Use a comma-separated list of action names which default keyboard shortcuts should be disabled. For example, if you want to release Ctrl+E (“Expand Abbreviation”) and Ctrl+U (“Update Image Size”) shortcuts, your must set the following value:

"disabled_keymap_actions": "expand_abbreviation, update_image_size"

You should refer Default (Your-OS-Name).sublime-keymap file to get action ids (look for args/action key).

To disable all default shortcuts, set value to all:

"disabled_keymap_actions": "all"

Not that if you disabled any action like so and you’re create your own keyboard shortcut, you should not use emmet_action_enabled.ACTION_NAME context since this is the key that disables action.

Tab key handler

Emmet plugin allows you to expand abbreviations with Tab key, just like regular snippets. On the other hand, due to dynamic nature and extensive syntax, sometimes you may get unexpected results. This section describes how Tab handler works and how you can fine-tune it.
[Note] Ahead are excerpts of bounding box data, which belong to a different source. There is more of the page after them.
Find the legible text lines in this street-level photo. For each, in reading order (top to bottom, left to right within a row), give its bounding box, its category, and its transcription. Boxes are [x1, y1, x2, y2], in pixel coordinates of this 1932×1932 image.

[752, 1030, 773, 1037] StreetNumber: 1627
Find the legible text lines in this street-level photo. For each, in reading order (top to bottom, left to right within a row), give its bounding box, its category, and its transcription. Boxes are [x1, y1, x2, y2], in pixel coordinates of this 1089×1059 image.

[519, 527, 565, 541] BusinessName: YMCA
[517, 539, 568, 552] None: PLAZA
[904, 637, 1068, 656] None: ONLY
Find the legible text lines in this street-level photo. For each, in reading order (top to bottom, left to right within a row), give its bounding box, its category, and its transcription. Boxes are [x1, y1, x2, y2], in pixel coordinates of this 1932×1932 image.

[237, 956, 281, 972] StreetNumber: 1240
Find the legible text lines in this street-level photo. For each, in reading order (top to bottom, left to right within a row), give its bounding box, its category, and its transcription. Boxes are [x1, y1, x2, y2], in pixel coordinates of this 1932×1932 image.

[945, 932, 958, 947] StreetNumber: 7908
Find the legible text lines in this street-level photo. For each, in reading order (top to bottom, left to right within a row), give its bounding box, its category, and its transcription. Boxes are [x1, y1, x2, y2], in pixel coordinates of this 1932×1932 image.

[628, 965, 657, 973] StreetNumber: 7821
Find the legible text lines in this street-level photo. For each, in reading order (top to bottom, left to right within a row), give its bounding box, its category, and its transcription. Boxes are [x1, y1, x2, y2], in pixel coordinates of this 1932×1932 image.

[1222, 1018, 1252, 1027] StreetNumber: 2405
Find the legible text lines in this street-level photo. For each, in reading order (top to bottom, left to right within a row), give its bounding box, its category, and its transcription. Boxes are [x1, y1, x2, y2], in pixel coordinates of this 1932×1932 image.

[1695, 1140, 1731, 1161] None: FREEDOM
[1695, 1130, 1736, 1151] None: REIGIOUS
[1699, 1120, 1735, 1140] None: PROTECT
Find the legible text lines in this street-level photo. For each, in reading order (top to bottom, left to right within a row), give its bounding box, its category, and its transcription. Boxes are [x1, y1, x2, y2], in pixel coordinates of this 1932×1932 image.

By default, Tab handler works in a limited syntax scopes: HTML, XML, HAML, CSS, SASS/SCSS, LESS and strings in programming languages (like JavaScript, Python, Ruby etc.). It means:

  • You have to switch your document to one of the syntaxes listed above to expand abbreviations by Tab key.
  • With Ctrl-E shortcut, you can expand abbreviations everywhere, its scope is not limited.
  • When you expand abbreviation inside strings of programming languages, the output is generated with special output profile named line that generates output as a single line.

To fine-tune Tab key handler, you can use the following settings in user’s Emmet.sublime-settings file:

  • disable_tab_abbreviations_for_scopes — a comma-separated list of syntax scopes where Tab key handler should be disabled. For example, if you want disable handler inside strings of programming languages and HAML syntax, your setting will look like this:
"disable_tab_abbreviations_for_scopes": "text.haml, string"
  • disabled_single_snippet_for_scopes — a comma-separated list of syntax scopes where Tab handler should be disabled when expanding a single abbreviation. Currently, ST2 doesn’t provide API for getting list of native snippets. So, for example, if you try to expand a php abbreviation, it will be passed to Emmet which outputs <php></php> instead of PHP block as defined in native ST2 snippets. As a workaround, if you’re trying to expand a single abbreviation inside scope defined in disabled_single_snippet_for_scopes setting Emmet will look for its name inside its own snippets catalog first, inside known_html_tags setting second and if it’s not found, it allows ST2 to handle it and expand native abbreviation, if matched.
  • known_html_tags — a space-separated list of all known HTML tags used for lookup as described above.

If you’re unhappy with Emmet tab handler behavior, you can disable it: just add "disable_tab_abbreviations": true into user’s Preferences.sublime-settings file.